Your task is to filter the data below down to the lines holding "elbow".
==== RECORDS ====
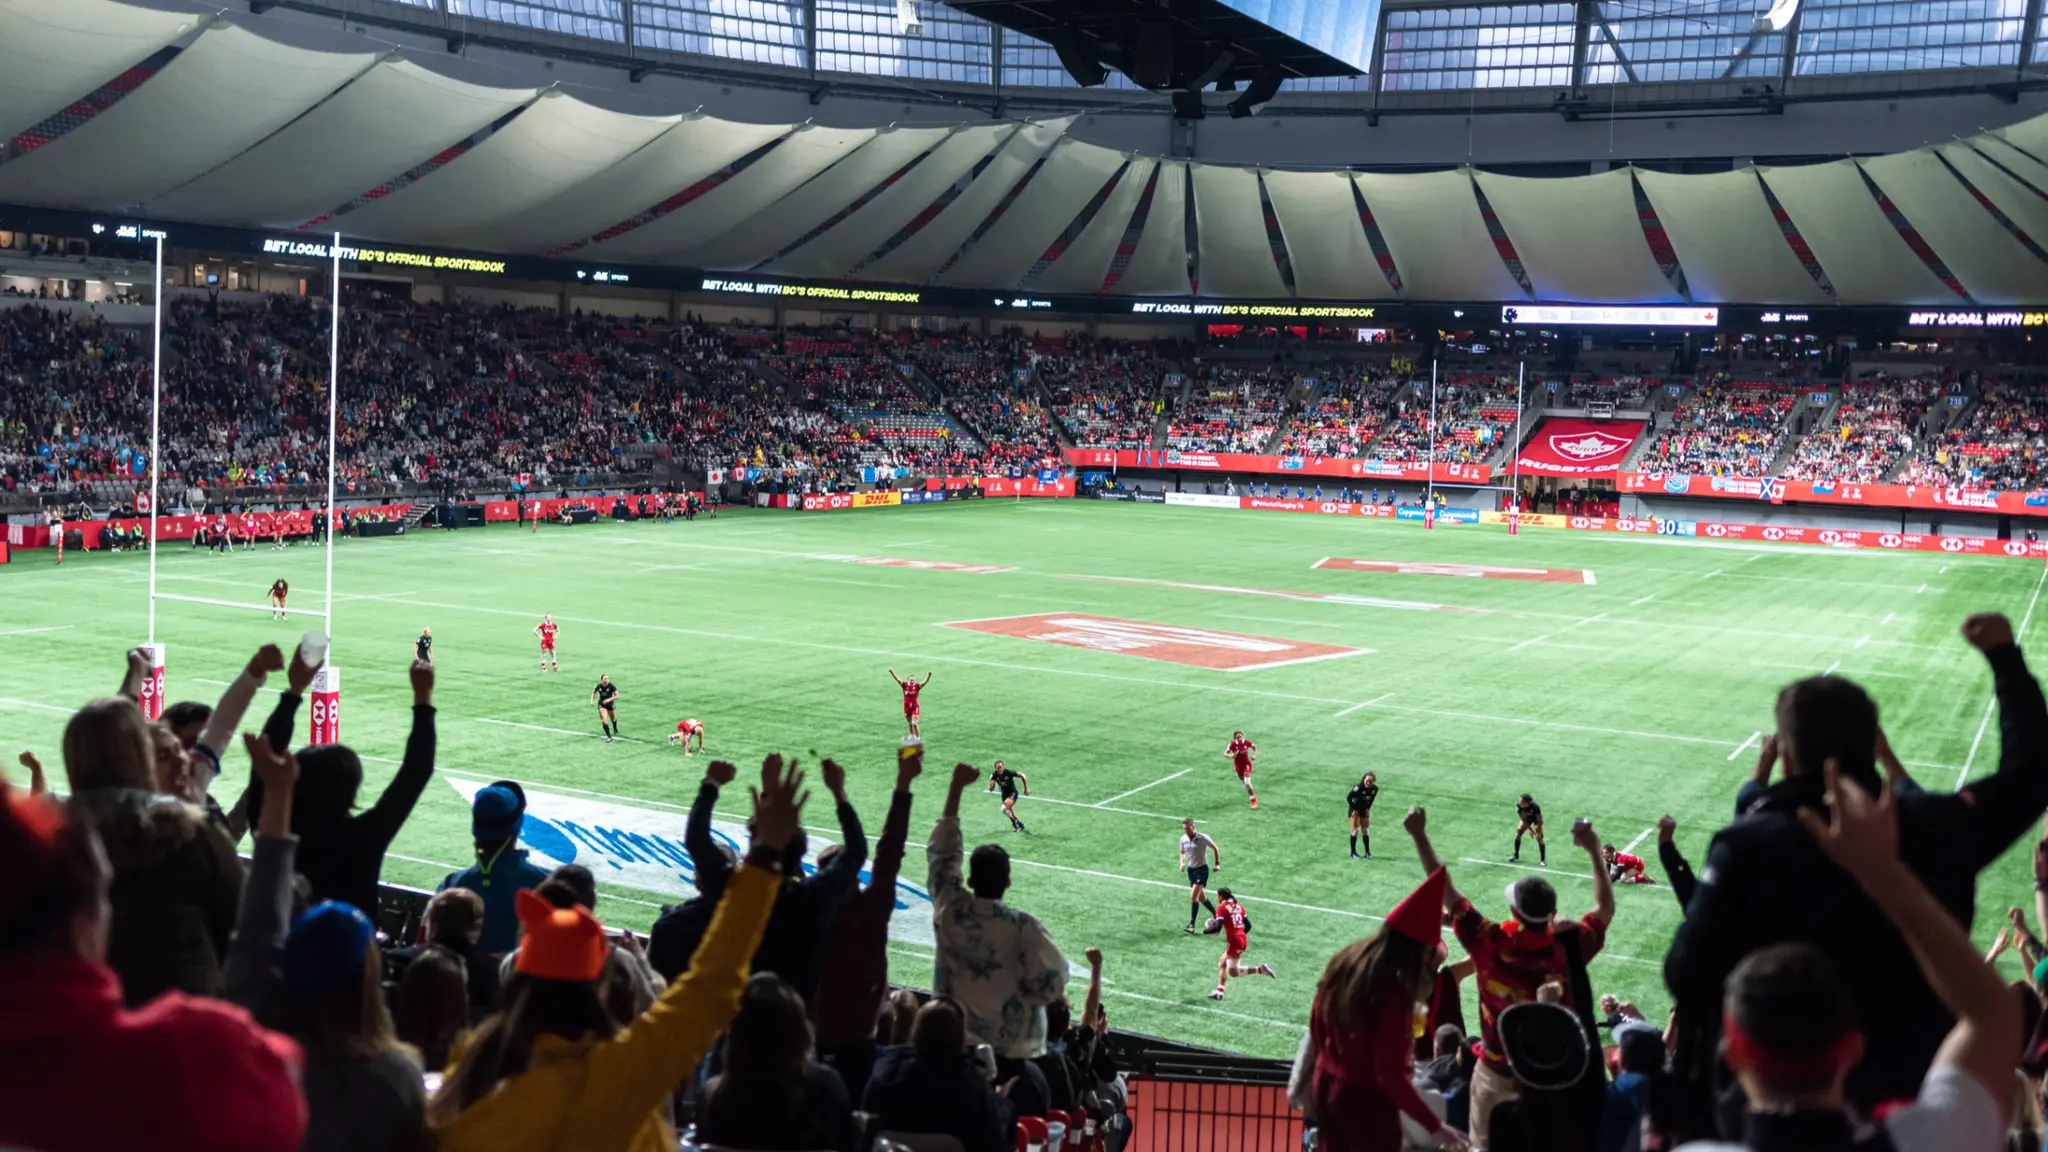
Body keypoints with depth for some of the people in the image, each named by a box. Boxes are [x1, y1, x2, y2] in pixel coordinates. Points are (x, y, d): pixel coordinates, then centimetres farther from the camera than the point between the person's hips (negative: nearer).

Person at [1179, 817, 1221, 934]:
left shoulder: (1203, 838, -15)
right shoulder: (1183, 839, 0)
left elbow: (1215, 848, -1)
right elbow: (1182, 852, 19)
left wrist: (1217, 863, -4)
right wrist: (1182, 863, 0)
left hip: (1202, 869, -6)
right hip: (1191, 869, 6)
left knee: (1193, 896, -15)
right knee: (1201, 897, 12)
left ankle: (1192, 924, -13)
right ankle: (1216, 914, 33)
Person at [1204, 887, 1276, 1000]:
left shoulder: (1221, 908, -8)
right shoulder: (1239, 906, 13)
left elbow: (1217, 927, -16)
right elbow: (1248, 925, 13)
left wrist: (1207, 931, 1)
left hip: (1233, 941, -9)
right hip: (1243, 939, 9)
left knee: (1233, 972, -2)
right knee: (1222, 964, 19)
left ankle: (1260, 969, -14)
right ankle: (1219, 992, 19)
====
WRITTEN ANSWER:
left elbow: (1215, 848, -1)
right elbow: (1182, 852, 19)
left elbow: (1217, 927, -16)
right elbow: (1248, 925, 13)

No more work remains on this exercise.